Essays from
Giving Ground

THE GARDEN IN WINTER

Every time we have a below zero night now, gardening catalogs bloom in the mailbox, gently insulated by IRS tax forms. It is an ignominious beginning.

I leaf through all that blooming clay paper, the luscious clusters of fruits and berries growing in zones always immediately south of us.

The pages of beetle-beaters, cage traps, bird netting, cat and dog and deer repellents, inflatable giant horned owls: I know too well how a garden "under protection" can look like a carnival site, with plastic pennants popping in the wind, balloons with great eyes swaying, soap tied to trees, wires, nets. It is an exhausting environment to contemplate.

I come back to the restful idea that the true test of a garden's beauty is how it looks in winter. This is the time of year when "traceries" - the good bones - show up. It's often in shades of green, grey, black and white - a touch of deep red where rose hips still cling, or red osier dogwood grows. All that simplicity of form and color is its charm, like a fine lithograph.

It takes a great deal of planning, imagining, leafing through catalogs, wringing of hands at greenhouses, digging, fencing, tying, pruning and mulching to achieve a landscape with good bones.

Each of us chooses a different winter look. Friends who burn off a field every year or two, to keep the brush at bay, want a long view. They love to catch a glimpse of a wild creature just at the edge of the clearing. When people or wild animals visit us here, they have to duck. I spend some considerable time deciding just which balsam fir could be taken out as a Christmas tree, without having any gap in the conifer swaddling around here! I like to be enclosed, cocooned, sheltered. But I like many heights of trees: a nursery of balsams, with here and there Balm of Gileads - "nurse trees" -  nannies to shelter the new growth. I love the three towering old spruce behind the house, and behind the New Cottage.

There are plants and flowers whose bones have to be mowed down every autumn, and these empty spaces are part of a winter garden as well:  restful places for the eyes, as well as for the roots.

We all have our own likes and dislikes of colors and shapes, too. As for myself, I don't like scarlet flowers here - no scarlet geraniums in summer, no scarlet poinsettias in winter. The reds here are burgundies and dark barn reds; the scarlets look too orange among them. I always choose the fuschia shades, and the dark cranberry colors.
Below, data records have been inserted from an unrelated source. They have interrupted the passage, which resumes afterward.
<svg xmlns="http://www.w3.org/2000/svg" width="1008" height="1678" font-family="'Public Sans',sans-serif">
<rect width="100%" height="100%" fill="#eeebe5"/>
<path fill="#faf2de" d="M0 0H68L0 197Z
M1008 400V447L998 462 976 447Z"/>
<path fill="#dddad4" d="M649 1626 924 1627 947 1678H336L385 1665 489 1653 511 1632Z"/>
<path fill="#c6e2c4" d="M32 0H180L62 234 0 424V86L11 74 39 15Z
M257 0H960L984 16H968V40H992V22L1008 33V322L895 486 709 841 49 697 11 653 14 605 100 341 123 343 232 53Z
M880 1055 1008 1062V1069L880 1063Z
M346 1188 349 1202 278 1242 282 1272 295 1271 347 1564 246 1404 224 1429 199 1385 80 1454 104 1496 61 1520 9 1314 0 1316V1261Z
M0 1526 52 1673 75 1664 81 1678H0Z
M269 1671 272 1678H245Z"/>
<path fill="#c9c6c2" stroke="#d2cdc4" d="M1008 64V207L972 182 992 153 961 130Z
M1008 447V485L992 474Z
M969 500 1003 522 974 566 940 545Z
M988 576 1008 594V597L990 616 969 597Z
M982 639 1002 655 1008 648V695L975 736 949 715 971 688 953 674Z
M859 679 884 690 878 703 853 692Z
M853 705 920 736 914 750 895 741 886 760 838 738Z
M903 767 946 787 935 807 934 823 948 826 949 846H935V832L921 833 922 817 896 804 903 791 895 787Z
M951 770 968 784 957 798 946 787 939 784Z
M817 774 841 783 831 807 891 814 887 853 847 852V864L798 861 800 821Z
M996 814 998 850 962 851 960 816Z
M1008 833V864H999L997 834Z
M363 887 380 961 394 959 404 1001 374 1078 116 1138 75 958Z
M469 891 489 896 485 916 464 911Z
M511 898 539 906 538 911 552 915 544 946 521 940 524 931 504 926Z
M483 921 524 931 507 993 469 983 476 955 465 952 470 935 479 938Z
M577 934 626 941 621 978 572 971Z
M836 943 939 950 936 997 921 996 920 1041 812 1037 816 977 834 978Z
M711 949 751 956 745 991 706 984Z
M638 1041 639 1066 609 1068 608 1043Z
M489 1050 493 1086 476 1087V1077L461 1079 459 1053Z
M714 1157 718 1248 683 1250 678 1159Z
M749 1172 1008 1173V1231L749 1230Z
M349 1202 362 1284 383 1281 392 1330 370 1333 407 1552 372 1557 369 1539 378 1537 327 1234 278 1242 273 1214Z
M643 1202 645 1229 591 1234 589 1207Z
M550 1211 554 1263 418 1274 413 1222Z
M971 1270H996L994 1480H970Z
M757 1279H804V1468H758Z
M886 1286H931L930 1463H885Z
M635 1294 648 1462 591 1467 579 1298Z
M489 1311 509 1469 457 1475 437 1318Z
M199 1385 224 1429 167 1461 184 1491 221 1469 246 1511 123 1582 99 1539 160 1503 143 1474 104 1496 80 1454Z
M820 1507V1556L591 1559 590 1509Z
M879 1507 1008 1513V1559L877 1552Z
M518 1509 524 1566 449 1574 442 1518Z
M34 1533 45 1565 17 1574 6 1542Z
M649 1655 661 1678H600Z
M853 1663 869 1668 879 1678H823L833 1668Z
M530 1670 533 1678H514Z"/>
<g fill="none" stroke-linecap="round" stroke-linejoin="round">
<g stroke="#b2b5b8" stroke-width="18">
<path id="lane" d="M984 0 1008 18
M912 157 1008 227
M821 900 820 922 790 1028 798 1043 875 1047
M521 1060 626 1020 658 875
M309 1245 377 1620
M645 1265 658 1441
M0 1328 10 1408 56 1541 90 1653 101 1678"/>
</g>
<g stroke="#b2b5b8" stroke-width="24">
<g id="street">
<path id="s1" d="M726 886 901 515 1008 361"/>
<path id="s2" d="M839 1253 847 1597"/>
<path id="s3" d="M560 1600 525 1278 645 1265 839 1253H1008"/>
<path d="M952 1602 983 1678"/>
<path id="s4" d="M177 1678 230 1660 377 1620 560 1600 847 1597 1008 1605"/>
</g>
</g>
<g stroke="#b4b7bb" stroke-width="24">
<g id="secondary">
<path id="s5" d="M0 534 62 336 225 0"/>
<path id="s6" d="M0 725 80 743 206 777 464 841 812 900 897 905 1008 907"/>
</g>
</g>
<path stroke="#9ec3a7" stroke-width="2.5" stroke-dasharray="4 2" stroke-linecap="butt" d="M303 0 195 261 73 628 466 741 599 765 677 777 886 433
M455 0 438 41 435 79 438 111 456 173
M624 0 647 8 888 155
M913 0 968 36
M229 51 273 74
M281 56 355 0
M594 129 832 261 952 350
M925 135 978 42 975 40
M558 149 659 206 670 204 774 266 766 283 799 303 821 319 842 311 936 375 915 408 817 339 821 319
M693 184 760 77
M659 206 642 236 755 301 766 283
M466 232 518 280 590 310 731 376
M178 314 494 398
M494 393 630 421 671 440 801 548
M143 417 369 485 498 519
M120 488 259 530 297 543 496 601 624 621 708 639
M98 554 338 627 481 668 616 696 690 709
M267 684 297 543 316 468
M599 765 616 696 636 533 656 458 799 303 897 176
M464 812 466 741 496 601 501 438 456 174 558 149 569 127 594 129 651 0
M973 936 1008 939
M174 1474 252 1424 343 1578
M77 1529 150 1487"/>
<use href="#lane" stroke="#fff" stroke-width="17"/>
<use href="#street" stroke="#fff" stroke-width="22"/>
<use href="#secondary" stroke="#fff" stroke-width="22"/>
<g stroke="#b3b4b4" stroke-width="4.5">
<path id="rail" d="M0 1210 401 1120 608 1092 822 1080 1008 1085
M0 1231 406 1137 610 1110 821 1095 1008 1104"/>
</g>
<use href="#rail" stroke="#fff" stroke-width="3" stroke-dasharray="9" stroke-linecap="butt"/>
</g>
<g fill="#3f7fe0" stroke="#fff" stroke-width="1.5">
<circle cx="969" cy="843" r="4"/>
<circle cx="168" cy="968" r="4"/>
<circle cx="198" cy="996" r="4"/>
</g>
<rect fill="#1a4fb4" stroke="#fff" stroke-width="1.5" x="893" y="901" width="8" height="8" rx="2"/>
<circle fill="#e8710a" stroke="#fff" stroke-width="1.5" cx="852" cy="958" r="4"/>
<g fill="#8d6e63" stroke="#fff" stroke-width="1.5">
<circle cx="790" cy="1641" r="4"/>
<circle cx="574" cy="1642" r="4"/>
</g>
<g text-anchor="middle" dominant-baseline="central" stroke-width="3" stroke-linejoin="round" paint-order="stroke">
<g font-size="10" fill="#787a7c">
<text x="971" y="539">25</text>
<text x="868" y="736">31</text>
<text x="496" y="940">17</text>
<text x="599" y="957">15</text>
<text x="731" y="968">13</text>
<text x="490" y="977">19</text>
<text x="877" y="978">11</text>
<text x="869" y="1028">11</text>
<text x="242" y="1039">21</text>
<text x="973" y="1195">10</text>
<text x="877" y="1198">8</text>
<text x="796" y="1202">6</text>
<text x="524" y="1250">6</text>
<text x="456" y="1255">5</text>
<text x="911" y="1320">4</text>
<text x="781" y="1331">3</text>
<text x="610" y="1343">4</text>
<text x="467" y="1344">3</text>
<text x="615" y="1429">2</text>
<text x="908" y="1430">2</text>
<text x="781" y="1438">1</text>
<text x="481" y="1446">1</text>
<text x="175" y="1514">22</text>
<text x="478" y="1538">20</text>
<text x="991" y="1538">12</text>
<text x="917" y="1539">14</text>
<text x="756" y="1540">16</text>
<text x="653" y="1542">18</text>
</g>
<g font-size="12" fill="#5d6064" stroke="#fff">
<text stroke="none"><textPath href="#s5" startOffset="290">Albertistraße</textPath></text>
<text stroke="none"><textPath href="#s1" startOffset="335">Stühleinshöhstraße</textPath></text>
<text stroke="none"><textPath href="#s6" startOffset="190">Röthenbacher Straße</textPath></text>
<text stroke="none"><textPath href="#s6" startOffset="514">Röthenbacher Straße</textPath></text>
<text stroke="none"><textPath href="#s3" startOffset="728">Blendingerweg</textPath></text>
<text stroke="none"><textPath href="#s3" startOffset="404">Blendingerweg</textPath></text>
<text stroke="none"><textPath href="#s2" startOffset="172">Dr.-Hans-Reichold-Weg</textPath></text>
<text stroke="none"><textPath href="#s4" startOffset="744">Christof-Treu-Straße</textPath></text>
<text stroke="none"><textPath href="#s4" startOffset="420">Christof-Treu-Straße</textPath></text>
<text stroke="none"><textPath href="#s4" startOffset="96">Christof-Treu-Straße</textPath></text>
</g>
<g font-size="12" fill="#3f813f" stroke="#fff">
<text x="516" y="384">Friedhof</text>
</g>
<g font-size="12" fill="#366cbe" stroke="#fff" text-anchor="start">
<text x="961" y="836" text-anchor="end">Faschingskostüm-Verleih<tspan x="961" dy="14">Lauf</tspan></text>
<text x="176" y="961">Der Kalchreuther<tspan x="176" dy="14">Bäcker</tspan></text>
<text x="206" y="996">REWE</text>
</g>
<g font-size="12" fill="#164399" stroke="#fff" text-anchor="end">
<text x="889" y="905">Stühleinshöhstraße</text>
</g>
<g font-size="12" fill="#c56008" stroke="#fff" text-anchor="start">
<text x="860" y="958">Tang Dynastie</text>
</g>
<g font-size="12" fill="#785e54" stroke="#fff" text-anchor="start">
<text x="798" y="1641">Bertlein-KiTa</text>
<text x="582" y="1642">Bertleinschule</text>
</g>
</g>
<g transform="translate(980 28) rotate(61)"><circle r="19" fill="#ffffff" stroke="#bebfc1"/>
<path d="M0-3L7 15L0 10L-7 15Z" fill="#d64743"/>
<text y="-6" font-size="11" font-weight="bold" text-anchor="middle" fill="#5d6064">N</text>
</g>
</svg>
I don't like the double-ruffled hybrids of summer, either. They remind me of the crinoline slips we all wore in the 1950's - just too cute for a near-wilderness setting.

Friends have a white garden - though not in this climate. I have been savoring the idea for a long time, but in this far-north gardening zone, would it be possible to always have two or three different whites in bloom, or would I be the only one who knew it was a white garden?!

Names of flowers help me make choices too.... freesia, portulaca, coreopsis.... these are wonderful words to include in a landscape family.

Fred found me a second-hand, hard-bound copy of Katharine S. White's "Onward and Upward in the Garden." She was the wife of E.B. White ("Charlotte's Web"), and E.B. White was half the team of Strunck and White, whose classic handbook on writing well is still in use in colleges all over the world. Katharine's chapter headings could be books by themselves:  "War in the Borders, Peace in the Shrubbery"; "Before the Frost"; "The Changing Rose, the Enduring Cabbage."

I will borrow from E. B. White's introduction of Katharine's book to describe what all of us gardeners are doing at 20 degrees below zero: "calmly plotting the resurrection."